Viele Gründer setzen vor allem eigenes Kapital ein und sehen die Finanzierungssituation nicht als besonders dramatisch an. Das passt zu ihrer Verankerung vor Ort, und es passt zur größeren Berufserfahrung – man konnte bereits Reserven aufbauen. Allerdings muss man auch sagen: Viele der Start-ups in unserer Umfrage sind noch recht jung. Viele sind noch nicht in der Phase, in der sie für den nächsten großen Sprung auf Risikokapital angewiesen sind.

Also alles eitel Sonnenschein bei Gründern auf dem Land?
Drei Herausforderungen bleiben in der Provinz bestehen. Es fehlt der Austausch mit anderen Gründern, auch weil Räume wie Coworking-Spaces für diesen Austausch fehlen. Und die Logistik sowie technische Infrastruktur sehen die Gründer häufig als Problem. Zusätzlich müssen deutlich größere Distanzen überwunden werden, sei es zum nächsten Kunden oder zum nächsten Investor.

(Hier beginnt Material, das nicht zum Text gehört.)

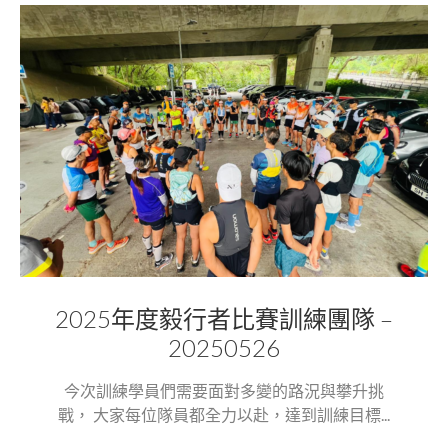
2025年度毅行者比賽訓練團隊 –
20250526
今次訓練學員們需要面對多變的路況與攀升挑
戰， 大家每位隊員都全力以赴，達到訓練目標...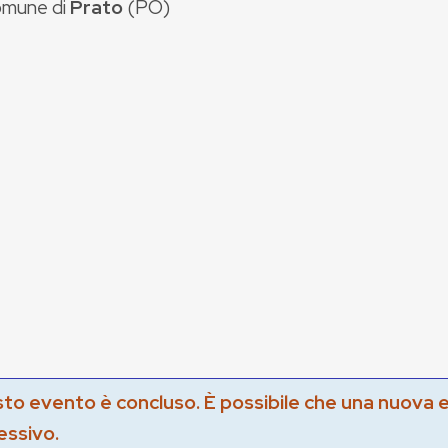
mune di
Prato
(
PO
)
to evento è concluso. È possibile che una nuova 
essivo.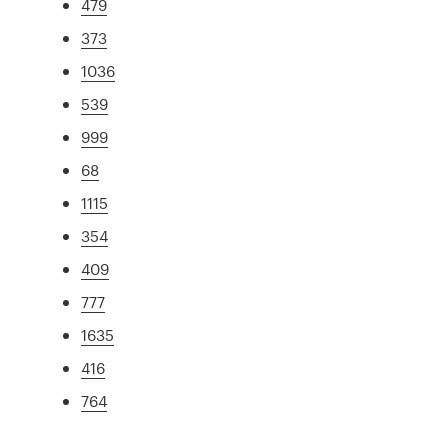
479
373
1036
539
999
68
1115
354
409
777
1635
416
764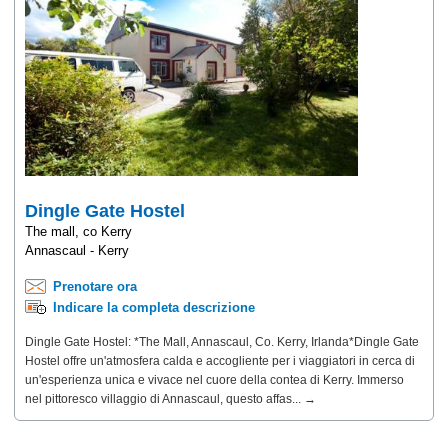
Dingle Gate Hostel
The mall, co Kerry
Annascaul - Kerry
Prenotare ora
Indicare la completa descrizione
Dingle Gate Hostel: *The Mall, Annascaul, Co. Kerry, Irlanda*Dingle Gate
Hostel offre un'atmosfera calda e accogliente per i viaggiatori in cerca di
un'esperienza unica e vivace nel cuore della contea di Kerry. Immerso
nel pittoresco villaggio di Annascaul, questo affas... →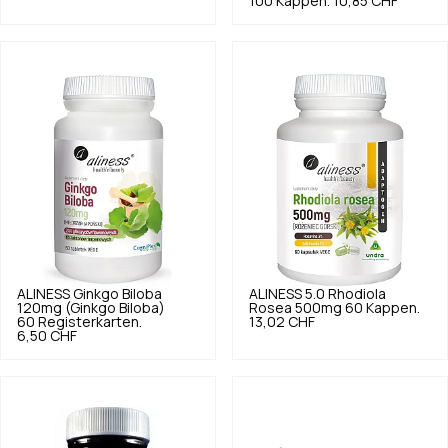
100 Kappen.
10,85 CHF
ALINESS
Ginkgo Biloba
ALINESS
5.0
Rhodiola
120mg (Ginkgo Biloba)
Rosea 500mg 60 Kappen.
60 Registerkarten.
13,02 CHF
6,50 CHF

Hilft das nicht dabei, sich auf sein eigenes Produkt zu konzentrieren?
Wenn es um Kooperationen geht, um das Erschließen neuer Märkte und Kundengruppen, sind die Start-ups in Großstädten deutlich zufriedener. Wir sehen, dass Gründer auf dem Land weniger Kooperationen mit etablierten Unternehmen suchen und pflegen. Es gibt meist weniger Partner in der unmittelbaren Umgebung.

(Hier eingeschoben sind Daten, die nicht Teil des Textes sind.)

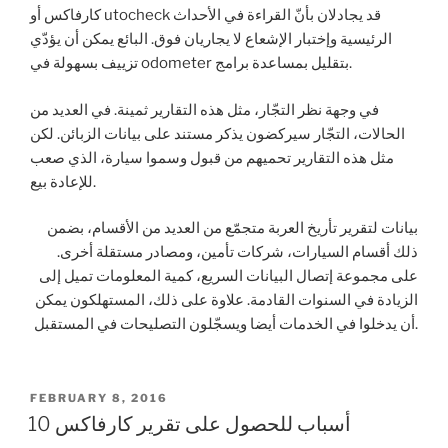
كارفاكس أو utocheck قد يجادلان بأنّ القراءة في الأحداث
الرئيسية وإختبار الإشعاع لا يجاريان فوق. البائع يمكن أن يؤدّي
تزييف بسهولة في odometer بتقليل بمساعدة برامج.
في وجهة نظر التجّار، مثل هذه التقارير ثمينة. في العديد من
الحالات، التجّار سيركضون يذكر مستند على بيانات الزبائن. لكن
مثل هذه التقارير تحميهم من قبول وسموا سيارة، الذي صعب
للإعادة بيع.
بيانات لتقرير تأريخ العربة متجمّع من العديد من الأقسام، بضمن
ذلك أقسام السيارات، شركات تأمين، ومصادر مستقلة أخرى.
على مجموعة إتصال البيانات السريع، كمية المعلومات تميل إلى
الزيادة في السنوات القادمة. علاوة على ذلك، المستهلكون يمكن
أن يدخلوا في الخدمات أيضا ويسجّلون التصليحات في المستقبل.
POSTED
FEBRUARY 8, 2016
ON
10 أسباب للحصول على تقرير كارفاكس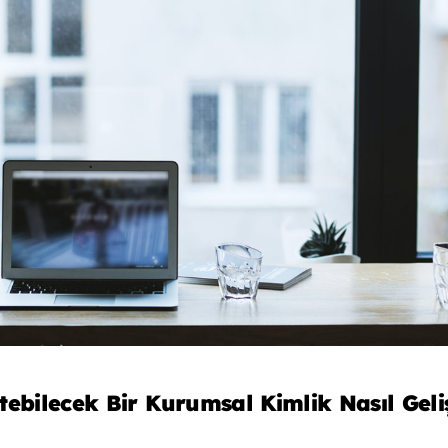
ebilecek Bir Kurumsal Kimlik Nasıl Gelişt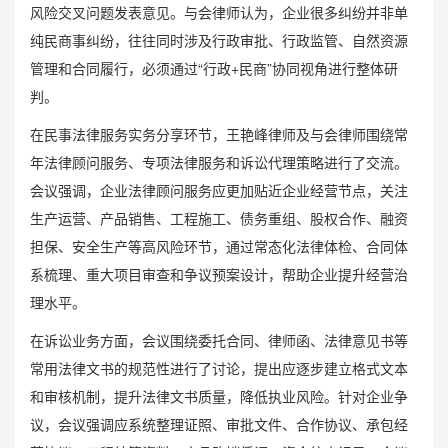
风险交叉问题发表意见。与会律师认为，企业很多纠纷并非单
纯民商事纠纷，往往同时涉及行政审批、行政监管、自然资源
管理和合同履行，必须通过“行政+民商”协同视角进行整体研
判。
在民事法律服务实务分享环节，王艳峰律师及与会律师围绕常
年法律顾问服务、专项法律服务和诉讼代理策略进行了交流。
会议强调，企业法律顾问服务应更加贴近企业经营节点，关注
生产运营、产品销售、工程施工、债务重组、股权合作、融资
担保、安全生产等高风险环节，通过常态化法律体检、合同体
系梳理、重大项目审查和争议预案设计，帮助企业提升经营治
理水平。
在诉讼业务方面，会议围绕委托合同、律师函、法律意见书等
常用法律文书的规范性进行了讨论，提出应逐步建立格式文本
和审核机制，提升法律文书质量，降低执业风险。针对企业争
议，会议强调应系统整理证照、审批文件、合作协议、承包经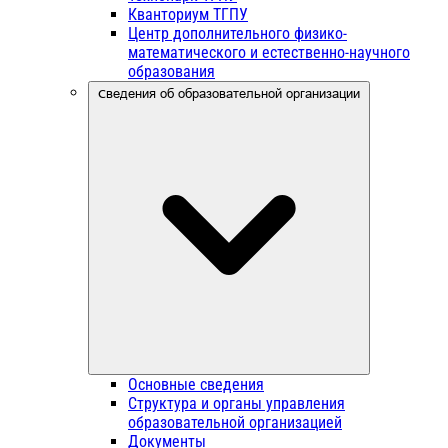
Кванториум ТГПУ
Центр дополнительного физико-
математического и естественно-научного
образования
Сведения об образовательной организации
Основные сведения
Структура и органы управления
образовательной организацией
Документы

Was können Staat, Länder oder Kreise machen, um mehr Vernetzung im ländlichen Raum zu ermöglichen?
Die Infrastruktur ist ein grundlegendes Thema – eine Breitband-Anbindung ist für Start-ups zentral. Auch ein dichteres Netz an Gründerzentren könnte helfen, wenn dort passende Formate und Austauschmöglichkeiten geschaffen werden. Dort, wo Start-ups etwa an Business-Plan-Wettbewerben teilnehmen, ist die Zufriedenheit mit ihrem Unternehmen spürbar höher. Wer da erfolgreich ist, macht Kooperationspartner und Investoren auf sich aufmerksam. Es gibt bereits viele solcher Zentren, aber die räumlichen Abstände sind häufig noch zu groß. Aktuell fließen viele Start-up-Fördergelder in deutsche Großstädte. Dort gibt es aber bereits eine gute Infrastruktur, jeder zusätzliche Euro ist also weniger produktiv.

Wäre es nicht effizienter, die Gründer zum Umzug in Richtung der heutigen Start-up-Zentren zu motivieren? Dann sind die Wege zu neuen Kontakten kürzer.
Unsere Ergebnisse zeigen, dass die familiäre Situation für viele Gründer auf dem Land eine deutlich höhere Priorität hat. Sie sind auch zufriedener mit ihrer Work-Life-Balance und der Distanz zu ihrem Wohnort. Die Bereitschaft, mit der ganzen Familie umzuziehen, ist gering. Zwar denkt etwa jedes zweite Start-up auf dem Land darüber nach, seinen Standort zu verlegen. Aber deutlich weniger als die Hälfte will in eine Großstadt wechseln. Im Fokus steht für sie eher, näher an ein regionales Gründerzentrum oder einen Kooperationspartner zu kommen.